5. Remove temptation

Resisting chocolate which is waiting at home is much harder than simply saying ‘no’ to it at supermarket. Instead try fruit, a healthy snack that contains natural sugars. Since fruit contains other nutrients such as fiber, vitamins, minerals, antioxidants and phytochemicals, your body processes this type of sugar differently to the refined sugars found in processed foods such as chocolate. Providing your body with healthy amounts of natural sugar can indirectly help to manage your sugar cravings.
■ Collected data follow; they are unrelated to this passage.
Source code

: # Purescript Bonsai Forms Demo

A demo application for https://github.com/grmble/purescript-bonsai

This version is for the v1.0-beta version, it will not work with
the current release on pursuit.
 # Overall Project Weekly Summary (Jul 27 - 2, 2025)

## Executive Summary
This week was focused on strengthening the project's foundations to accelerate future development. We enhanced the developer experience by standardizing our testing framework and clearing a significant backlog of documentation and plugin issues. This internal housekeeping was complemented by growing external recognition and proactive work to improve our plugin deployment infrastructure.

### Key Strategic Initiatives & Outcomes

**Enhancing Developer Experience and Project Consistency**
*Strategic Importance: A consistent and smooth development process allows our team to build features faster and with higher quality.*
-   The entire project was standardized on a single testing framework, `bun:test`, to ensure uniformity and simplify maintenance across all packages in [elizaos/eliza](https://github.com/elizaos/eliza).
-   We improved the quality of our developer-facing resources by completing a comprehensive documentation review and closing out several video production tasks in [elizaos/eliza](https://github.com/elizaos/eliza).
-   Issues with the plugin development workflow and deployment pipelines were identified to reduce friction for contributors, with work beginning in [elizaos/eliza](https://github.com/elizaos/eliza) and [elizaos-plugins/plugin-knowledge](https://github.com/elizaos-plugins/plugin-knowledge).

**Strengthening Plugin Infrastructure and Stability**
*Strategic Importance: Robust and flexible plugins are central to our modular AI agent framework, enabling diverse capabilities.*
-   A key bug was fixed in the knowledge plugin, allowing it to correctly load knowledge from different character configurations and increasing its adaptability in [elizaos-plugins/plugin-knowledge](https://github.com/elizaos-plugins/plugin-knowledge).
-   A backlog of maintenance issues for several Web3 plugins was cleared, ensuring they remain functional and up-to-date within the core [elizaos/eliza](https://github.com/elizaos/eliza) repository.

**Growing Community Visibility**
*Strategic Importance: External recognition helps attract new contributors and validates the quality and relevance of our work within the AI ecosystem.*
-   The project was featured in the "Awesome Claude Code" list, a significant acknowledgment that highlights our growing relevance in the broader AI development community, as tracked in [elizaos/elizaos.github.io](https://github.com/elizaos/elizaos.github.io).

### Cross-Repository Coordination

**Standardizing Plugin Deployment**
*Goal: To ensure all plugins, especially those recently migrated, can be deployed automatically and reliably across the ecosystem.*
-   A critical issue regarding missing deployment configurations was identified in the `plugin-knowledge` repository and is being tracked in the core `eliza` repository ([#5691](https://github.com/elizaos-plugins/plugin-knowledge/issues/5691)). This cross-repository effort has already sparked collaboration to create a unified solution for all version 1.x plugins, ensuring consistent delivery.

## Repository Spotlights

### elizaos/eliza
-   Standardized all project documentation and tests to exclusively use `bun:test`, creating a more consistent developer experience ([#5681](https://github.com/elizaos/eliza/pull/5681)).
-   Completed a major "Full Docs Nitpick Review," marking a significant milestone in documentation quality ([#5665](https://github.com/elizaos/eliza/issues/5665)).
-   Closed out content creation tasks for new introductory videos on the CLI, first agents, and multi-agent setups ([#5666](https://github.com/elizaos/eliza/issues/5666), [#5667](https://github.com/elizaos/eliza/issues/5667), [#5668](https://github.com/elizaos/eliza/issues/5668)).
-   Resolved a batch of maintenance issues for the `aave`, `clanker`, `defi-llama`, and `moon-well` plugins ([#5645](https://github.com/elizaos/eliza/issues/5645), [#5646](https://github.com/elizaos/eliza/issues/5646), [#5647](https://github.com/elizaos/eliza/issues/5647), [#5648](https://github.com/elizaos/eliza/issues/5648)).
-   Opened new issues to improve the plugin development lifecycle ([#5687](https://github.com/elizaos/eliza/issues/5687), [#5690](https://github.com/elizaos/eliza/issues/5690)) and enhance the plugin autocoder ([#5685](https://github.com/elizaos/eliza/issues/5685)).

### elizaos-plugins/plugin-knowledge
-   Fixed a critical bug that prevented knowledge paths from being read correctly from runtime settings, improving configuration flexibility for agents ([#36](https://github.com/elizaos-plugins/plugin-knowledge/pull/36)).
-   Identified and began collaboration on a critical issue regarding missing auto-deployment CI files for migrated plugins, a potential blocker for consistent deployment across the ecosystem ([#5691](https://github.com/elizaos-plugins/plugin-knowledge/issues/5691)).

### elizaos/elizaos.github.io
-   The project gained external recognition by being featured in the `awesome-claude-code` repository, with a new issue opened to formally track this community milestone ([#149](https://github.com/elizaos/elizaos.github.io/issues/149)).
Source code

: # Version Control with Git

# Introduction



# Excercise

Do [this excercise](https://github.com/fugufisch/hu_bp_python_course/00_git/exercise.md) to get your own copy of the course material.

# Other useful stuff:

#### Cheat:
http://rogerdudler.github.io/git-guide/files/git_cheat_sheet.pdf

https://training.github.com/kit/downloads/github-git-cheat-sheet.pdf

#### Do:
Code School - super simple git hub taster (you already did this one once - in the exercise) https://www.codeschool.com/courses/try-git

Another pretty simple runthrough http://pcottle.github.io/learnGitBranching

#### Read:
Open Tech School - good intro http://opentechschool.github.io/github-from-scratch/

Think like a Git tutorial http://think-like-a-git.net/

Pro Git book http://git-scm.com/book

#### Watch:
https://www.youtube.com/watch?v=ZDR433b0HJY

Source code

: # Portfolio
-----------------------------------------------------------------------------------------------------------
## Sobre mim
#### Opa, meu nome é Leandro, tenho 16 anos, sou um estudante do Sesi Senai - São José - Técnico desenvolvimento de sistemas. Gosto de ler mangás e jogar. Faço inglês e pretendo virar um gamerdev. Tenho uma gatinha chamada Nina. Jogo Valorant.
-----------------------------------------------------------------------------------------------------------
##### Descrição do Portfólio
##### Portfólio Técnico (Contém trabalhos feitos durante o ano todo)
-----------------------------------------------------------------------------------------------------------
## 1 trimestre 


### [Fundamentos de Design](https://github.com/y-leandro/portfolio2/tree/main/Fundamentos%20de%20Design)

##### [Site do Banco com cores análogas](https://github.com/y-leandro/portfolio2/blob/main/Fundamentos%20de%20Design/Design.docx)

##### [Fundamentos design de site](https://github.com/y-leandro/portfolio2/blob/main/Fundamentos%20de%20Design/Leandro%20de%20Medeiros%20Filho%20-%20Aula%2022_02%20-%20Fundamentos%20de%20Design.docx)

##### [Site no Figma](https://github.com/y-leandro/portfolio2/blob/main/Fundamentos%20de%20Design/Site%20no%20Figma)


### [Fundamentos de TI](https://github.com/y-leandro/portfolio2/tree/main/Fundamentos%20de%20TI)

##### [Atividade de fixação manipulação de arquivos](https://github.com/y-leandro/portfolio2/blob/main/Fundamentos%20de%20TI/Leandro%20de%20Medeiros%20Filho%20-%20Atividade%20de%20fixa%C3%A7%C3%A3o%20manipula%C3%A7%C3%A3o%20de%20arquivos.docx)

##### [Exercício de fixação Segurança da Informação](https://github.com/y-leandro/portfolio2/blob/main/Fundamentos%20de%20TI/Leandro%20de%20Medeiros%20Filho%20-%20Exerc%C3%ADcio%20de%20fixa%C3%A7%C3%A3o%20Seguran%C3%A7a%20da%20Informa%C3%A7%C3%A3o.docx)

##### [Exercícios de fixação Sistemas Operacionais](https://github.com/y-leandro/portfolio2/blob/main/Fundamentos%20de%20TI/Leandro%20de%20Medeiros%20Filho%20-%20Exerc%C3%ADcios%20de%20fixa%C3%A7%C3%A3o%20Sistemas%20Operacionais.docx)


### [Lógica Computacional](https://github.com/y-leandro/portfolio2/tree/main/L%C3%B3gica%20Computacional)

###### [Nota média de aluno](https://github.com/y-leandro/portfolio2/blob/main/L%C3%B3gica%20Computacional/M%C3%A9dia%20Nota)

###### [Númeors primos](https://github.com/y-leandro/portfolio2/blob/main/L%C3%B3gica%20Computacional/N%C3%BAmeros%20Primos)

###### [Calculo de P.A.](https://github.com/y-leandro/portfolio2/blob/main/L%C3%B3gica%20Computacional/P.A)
Fruit isn’t a free all, you still need to be mindful of the amount you eat and aim to pair the fruit with a fat or protein to help with sugar cravings even more (for example banana +peanut/almond butter or berries + string cheese).

 6. Move your body consistently, manage stress levels

Exercise releases some of the same endorphins that sugary foods release and can be a great substitute when done consistently. You don’t have to go running just a brisk walk can be enough to get the endorphins moving and dodge those sugar cravings. Combat stress and emotions by exercising regularly. Not only will the exercise improve stress, but it will also boost your energy, which is a major factor why people look to sugar in the first place. So, the next time you’re craving sugar, get outside and move your body!

So… Bottom Line

The key to reducing sugar cravings is to focus on having a healthy diet by adding real, wholesome foods to it. The more we eat whole and fresh foods, the more we nourish our body, and the more the desire for sugary foods decreases! Get back to basics and ditch the crap in a packet and eat real food! Remember to move your body each day and when you eat – remember to eat because you are physically hungry, not psychologically hungry. Making small, gradual changes to your diet and lifestyle based on the tips above will ensure you are well on your way to beating your sugar cravings for good!